By Christine Pulliam

gravitational waves

On Sept. 14, 2015, LIGO detected gravitational waves from two merging black holes, shown here in this artist’s conception. The Fermi space telescope detected a burst of gamma rays 0.4 seconds later. New research suggests that the burst occurred because the two black holes lived and died inside a single, massive star. (Swinburne Astronomy Productions)

On September 14, 2015, the Laser Interferometer Gravitational-wave Observatory (LIGO) detected gravitational waves from the merger of two black holes 29 and 36 times the mass of the Sun. Such an event is expected to be dark, but the Fermi Space Telescope detected a gamma-ray burst just a fraction of a second after LIGO’s signal. New research suggests that the two black holes might have resided inside a single, massive star whose death generated the gamma-ray burst.

“It’s the cosmic equivalent of a pregnant woman carrying twins inside her belly,” says Harvard astrophysicist Avi Loeb of the Harvard-Smithsonian Center for Astrophysics (CfA).

Normally, when a massive star reaches the end of its life, its core collapses into a single black hole. But if the star was spinning very rapidly, its core might stretch into a dumbbell shape and fragment into two clumps, each forming its own black hole.

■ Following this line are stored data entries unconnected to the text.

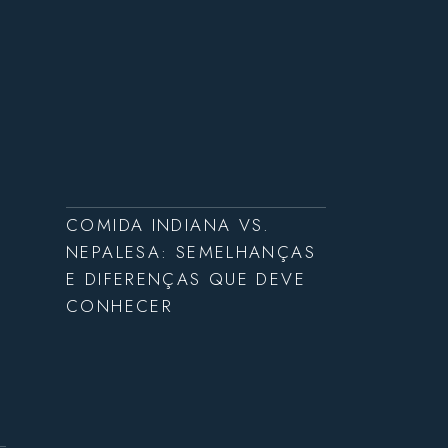
COMIDA INDIANA VS.
NEPALESA: SEMELHANÇAS
E DIFERENÇAS QUE DEVE
CONHECER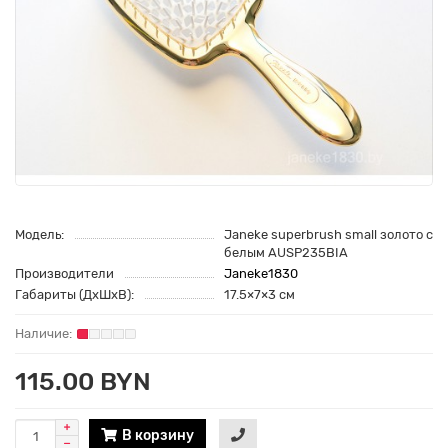
Модель:
Janeke superbrush small золото с
белым AUSP235BIA
Производители
Janeke1830
Габариты (ДхШхВ):
17.5×7×3 см
115.00 BYN
В корзину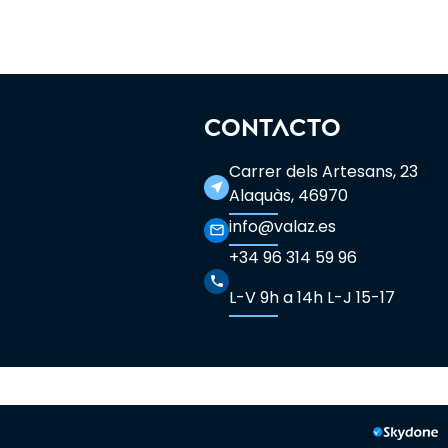
CONTACTO
Carrer dels Artesans, 23
near_me
Alaquàs, 46970
info@valaz.es
mail_outline
+34 96 314 59 96
phone
L-V 9h a 14h L-J 15-17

A very massive star as needed here often forms out of the merger of two smaller stars. And since the stars would have revolved around each other faster and faster as they spiraled together, the resulting merged star would be expected to spin very quickly.

After the black hole pair formed, the star’s outer envelope rushed inward toward them. In order to power both the gravitational wave event and the gamma-ray burst, the twin black holes must have been born close together, with an initial separation of order the size of the Earth, and merged within minutes. The newly formed single black hole then fed on the infalling matter, consuming up to a Sun’s worth of material every second and powering jets of matter that blasted outward to create the burst.

Fermi detected the burst just 0.4 seconds after LIGO detected gravitational waves, and from the same general area of the sky. However, the European INTEGRAL gamma-ray satellite did not confirm the signal.

“Even if the Fermi detection is a false alarm, future LIGO events should be monitored for accompanying light irrespective of whether they originate from black hole mergers. Nature can always surprise us,” says Loeb.

If more gamma-ray bursts are detected from gravitational wave events, they will offer a promising new method of measuring cosmic distances and the expansion of the universe. By spotting the afterglow of a gamma-ray burst and measuring its redshift, then comparing it to the independent distance measurement from LIGO, astronomers can precisely constrain the cosmological parameters. “Astrophysical black holes are much simpler than other distance indicators, such as supernovae, since they are fully defined just by their mass and spin,” says Loeb.

“This is an agenda-setting paper that will likely stimulate vigorous follow-up work, in the crucial period after the initial LIGO discovery, where the challenge is to fathom its full implications. If history is any guide, the ‘multi-messenger’ approach advocated by Loeb, using both gravitational waves and electromagnetic radiation, again promises deeper insight into the physical nature of the remarkable LIGO source,” says Volker Bromm of the University of Texas at Austin, commenting independently.